Data entries:

..............................

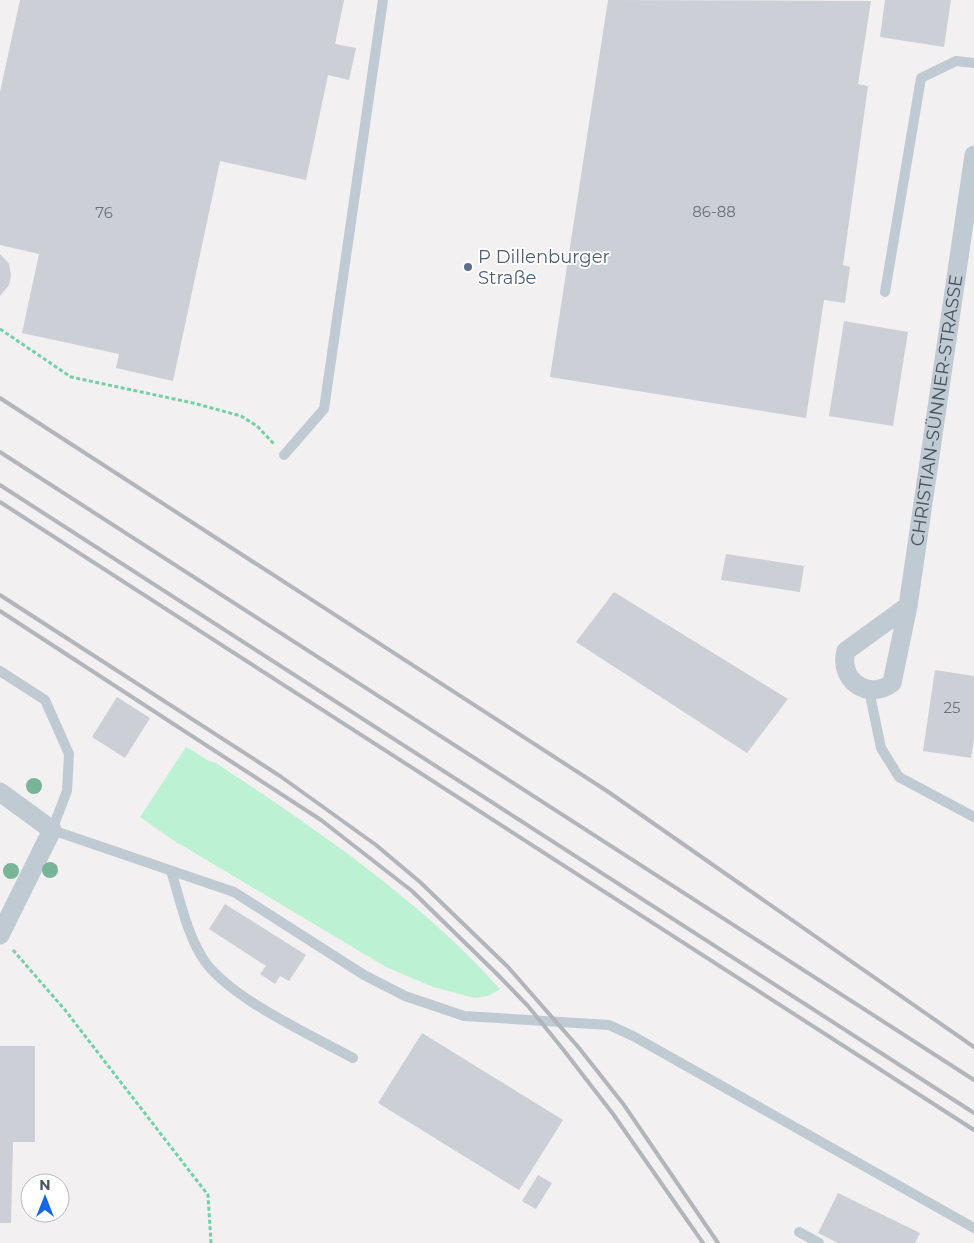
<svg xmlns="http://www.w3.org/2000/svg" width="974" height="1243" font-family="Montserrat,sans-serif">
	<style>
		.green { fill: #bdf1d3 }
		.building { fill: #cccfd5 }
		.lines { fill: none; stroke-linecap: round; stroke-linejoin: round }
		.path { stroke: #74d0a7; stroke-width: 3; stroke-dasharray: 4 2.5; stroke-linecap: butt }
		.lane { stroke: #c0cad2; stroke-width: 10 }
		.street { stroke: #c0cad2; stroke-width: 19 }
		.rail { stroke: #b2b5ba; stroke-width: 4 }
		.tree { fill: #78b498 }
		.service-dot { fill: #5c6f8a; stroke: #fff; stroke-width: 2 }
		.labels { text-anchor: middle; stroke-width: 4; stroke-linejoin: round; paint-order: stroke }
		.number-label { font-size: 15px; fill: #68717c }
		.service-label { font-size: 18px; fill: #4e5e75; stroke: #fff; text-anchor: start }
		.street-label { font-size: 18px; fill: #47525e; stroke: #fff }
	</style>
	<rect width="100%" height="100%" fill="#f2f0f0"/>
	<!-- green -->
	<path class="green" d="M186 747 209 761 216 763C313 827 423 902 500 989L488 996 475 998 433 987 386 967 173 840 140 817Z"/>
	<!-- building -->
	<g class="building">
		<path d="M20 0H344L335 44 356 48 349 80 328 75 306 180 220 161 173 381 116 368 119 354 22 333 39 254 0 245V92Z"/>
		<path d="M608 0 871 1 858 84 868 86 843 265 850 267 845 303 824 300 806 418 550 377Z"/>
		<path d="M885 0H951L944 47 880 37Z"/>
		<path d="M0 254 9 264 11 275 9 285 0 296Z"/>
		<path d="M844 321 908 332 893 426 829 416Z"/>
		<path d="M726 554 804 566 800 592 721 580Z"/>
		<path d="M614 592 788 699 747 753 576 642Z"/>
		<path d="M935 670 974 676V739L971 758 923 751Z"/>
		<path d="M117 697 150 718 125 758 92 737Z"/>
		<path d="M225 904 306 955 289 981 280 976 275 984 260 974 266 966 209 929Z"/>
		<path d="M422 1033 563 1120 519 1190 378 1103Z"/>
		<path d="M0 1046H35V1142H13L11 1223H0Z"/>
		<path d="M538 1175 552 1183 536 1209 522 1201Z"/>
		<path d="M838 1193 920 1233 915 1243H838L818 1233Z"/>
	</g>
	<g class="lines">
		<!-- path -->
		<g class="path">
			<path d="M0 329 71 377 193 403 241 416 257 426 274 444"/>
			<path d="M13 950 65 1010 208 1195 211 1243"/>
		</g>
		<!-- lane -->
		<g class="lane">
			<path d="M885 292 921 78 956 61 974 63"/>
			<path d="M284 455 324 409 383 0"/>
			<path d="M0 671 45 700 69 754 67 791 52 830 234 892 364 975 405 996 464 1016 609 1025 633 1036 974 1228"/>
			<path d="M869 690 881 748 899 777 974 817"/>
			<path d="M171 871C180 899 186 931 202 957 225 996 311 1035 353 1058"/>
			<path d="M799 1232 819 1243"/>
		</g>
		<!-- street -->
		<g class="street">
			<path id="s1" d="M908 606 846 651C838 680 868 701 892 683L908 606 974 155"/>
			<path d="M0 792 52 830 0 935"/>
		</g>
		<!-- rail -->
		<g class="rail">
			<path d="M0 398 607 791 974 1047"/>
			<path d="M0 452 974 1080"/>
			<path d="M0 485 974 1113"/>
			<path d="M0 502 974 1130"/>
			<path d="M0 595 280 776 376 845 420 882 508 967 579 1048 624 1105 718 1243"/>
			<path d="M0 611 321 820 412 891 496 973 528 1006 562 1048 613 1114 703 1243"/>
		</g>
	</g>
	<!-- trees -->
	<g class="tree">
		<circle cx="34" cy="786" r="8"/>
		<circle cx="50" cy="870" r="8"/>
		<circle cx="11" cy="871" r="8"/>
	</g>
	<!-- markers -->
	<circle class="service-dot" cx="468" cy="267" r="5"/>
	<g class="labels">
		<!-- number labels -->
		<g class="number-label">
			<text x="714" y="217">86-88</text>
			<text x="104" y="218">76</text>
			<text x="952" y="713">25</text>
		</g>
		<!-- service labels -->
		<g class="service-label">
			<text x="478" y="263">P Dillenburger<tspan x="478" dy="21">Straße</tspan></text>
		</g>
		<!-- street labels -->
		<g class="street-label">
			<text dy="6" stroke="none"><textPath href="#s1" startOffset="428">CHRISTIAN-SÜNNER-STRASSE</textPath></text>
		</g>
	</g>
	<!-- north arrow -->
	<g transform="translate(45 1198)"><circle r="24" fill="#ffffff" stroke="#b5babf"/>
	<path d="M0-4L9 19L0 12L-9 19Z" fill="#1367e9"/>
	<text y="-8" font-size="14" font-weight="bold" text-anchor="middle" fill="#47525e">N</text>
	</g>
</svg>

..............................

TASK PROMPT => The expected output is each entry given again word for word, with pictures dropped.

ANSWER FOR THIS EXERCISE =>
<svg xmlns="http://www.w3.org/2000/svg" width="974" height="1243" font-family="Montserrat,sans-serif">
	<style>
		.green { fill: #bdf1d3 }
		.building { fill: #cccfd5 }
		.lines { fill: none; stroke-linecap: round; stroke-linejoin: round }
		.path { stroke: #74d0a7; stroke-width: 3; stroke-dasharray: 4 2.5; stroke-linecap: butt }
		.lane { stroke: #c0cad2; stroke-width: 10 }
		.street { stroke: #c0cad2; stroke-width: 19 }
		.rail { stroke: #b2b5ba; stroke-width: 4 }
		.tree { fill: #78b498 }
		.service-dot { fill: #5c6f8a; stroke: #fff; stroke-width: 2 }
		.labels { text-anchor: middle; stroke-width: 4; stroke-linejoin: round; paint-order: stroke }
		.number-label { font-size: 15px; fill: #68717c }
		.service-label { font-size: 18px; fill: #4e5e75; stroke: #fff; text-anchor: start }
		.street-label { font-size: 18px; fill: #47525e; stroke: #fff }
	</style>
	<rect width="100%" height="100%" fill="#f2f0f0"/>
	<!-- green -->
	<path class="green" d="M186 747 209 761 216 763C313 827 423 902 500 989L488 996 475 998 433 987 386 967 173 840 140 817Z"/>
	<!-- building -->
	<g class="building">
		<path d="M20 0H344L335 44 356 48 349 80 328 75 306 180 220 161 173 381 116 368 119 354 22 333 39 254 0 245V92Z"/>
		<path d="M608 0 871 1 858 84 868 86 843 265 850 267 845 303 824 300 806 418 550 377Z"/>
		<path d="M885 0H951L944 47 880 37Z"/>
		<path d="M0 254 9 264 11 275 9 285 0 296Z"/>
		<path d="M844 321 908 332 893 426 829 416Z"/>
		<path d="M726 554 804 566 800 592 721 580Z"/>
		<path d="M614 592 788 699 747 753 576 642Z"/>
		<path d="M935 670 974 676V739L971 758 923 751Z"/>
		<path d="M117 697 150 718 125 758 92 737Z"/>
		<path d="M225 904 306 955 289 981 280 976 275 984 260 974 266 966 209 929Z"/>
		<path d="M422 1033 563 1120 519 1190 378 1103Z"/>
		<path d="M0 1046H35V1142H13L11 1223H0Z"/>
		<path d="M538 1175 552 1183 536 1209 522 1201Z"/>
		<path d="M838 1193 920 1233 915 1243H838L818 1233Z"/>
	</g>
	<g class="lines">
		<!-- path -->
		<g class="path">
			<path d="M0 329 71 377 193 403 241 416 257 426 274 444"/>
			<path d="M13 950 65 1010 208 1195 211 1243"/>
		</g>
		<!-- lane -->
		<g class="lane">
			<path d="M885 292 921 78 956 61 974 63"/>
			<path d="M284 455 324 409 383 0"/>
			<path d="M0 671 45 700 69 754 67 791 52 830 234 892 364 975 405 996 464 1016 609 1025 633 1036 974 1228"/>
			<path d="M869 690 881 748 899 777 974 817"/>
			<path d="M171 871C180 899 186 931 202 957 225 996 311 1035 353 1058"/>
			<path d="M799 1232 819 1243"/>
		</g>
		<!-- street -->
		<g class="street">
			<path id="s1" d="M908 606 846 651C838 680 868 701 892 683L908 606 974 155"/>
			<path d="M0 792 52 830 0 935"/>
		</g>
		<!-- rail -->
		<g class="rail">
			<path d="M0 398 607 791 974 1047"/>
			<path d="M0 452 974 1080"/>
			<path d="M0 485 974 1113"/>
			<path d="M0 502 974 1130"/>
			<path d="M0 595 280 776 376 845 420 882 508 967 579 1048 624 1105 718 1243"/>
			<path d="M0 611 321 820 412 891 496 973 528 1006 562 1048 613 1114 703 1243"/>
		</g>
	</g>
	<!-- trees -->
	<g class="tree">
		<circle cx="34" cy="786" r="8"/>
		<circle cx="50" cy="870" r="8"/>
		<circle cx="11" cy="871" r="8"/>
	</g>
	<!-- markers -->
	<circle class="service-dot" cx="468" cy="267" r="5"/>
	<g class="labels">
		<!-- number labels -->
		<g class="number-label">
			<text x="714" y="217">86-88</text>
			<text x="104" y="218">76</text>
			<text x="952" y="713">25</text>
		</g>
		<!-- service labels -->
		<g class="service-label">
			<text x="478" y="263">P Dillenburger<tspan x="478" dy="21">Straße</tspan></text>
		</g>
		<!-- street labels -->
		<g class="street-label">
			<text dy="6" stroke="none"><textPath href="#s1" startOffset="428">CHRISTIAN-SÜNNER-STRASSE</textPath></text>
		</g>
	</g>
	<!-- north arrow -->
	<g transform="translate(45 1198)"><circle r="24" fill="#ffffff" stroke="#b5babf"/>
	<path d="M0-4L9 19L0 12L-9 19Z" fill="#1367e9"/>
	<text y="-8" font-size="14" font-weight="bold" text-anchor="middle" fill="#47525e">N</text>
	</g>
</svg>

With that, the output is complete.